| Entries taken from a collection |
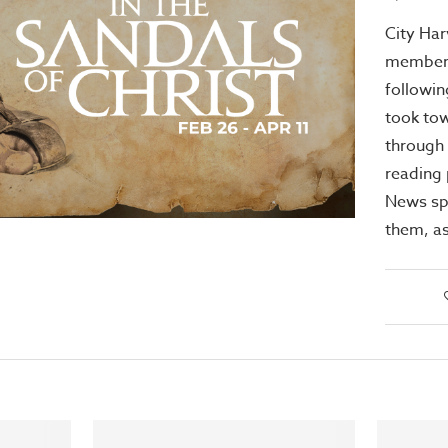
City Har
members
followin
took to
through 
reading
News sp
them, as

| Work instruction |
Please output all of the data exactly as given, omitting any images it holds.

| Completed task |
City Har
members
followin
took to
through 
reading
News sp
them, as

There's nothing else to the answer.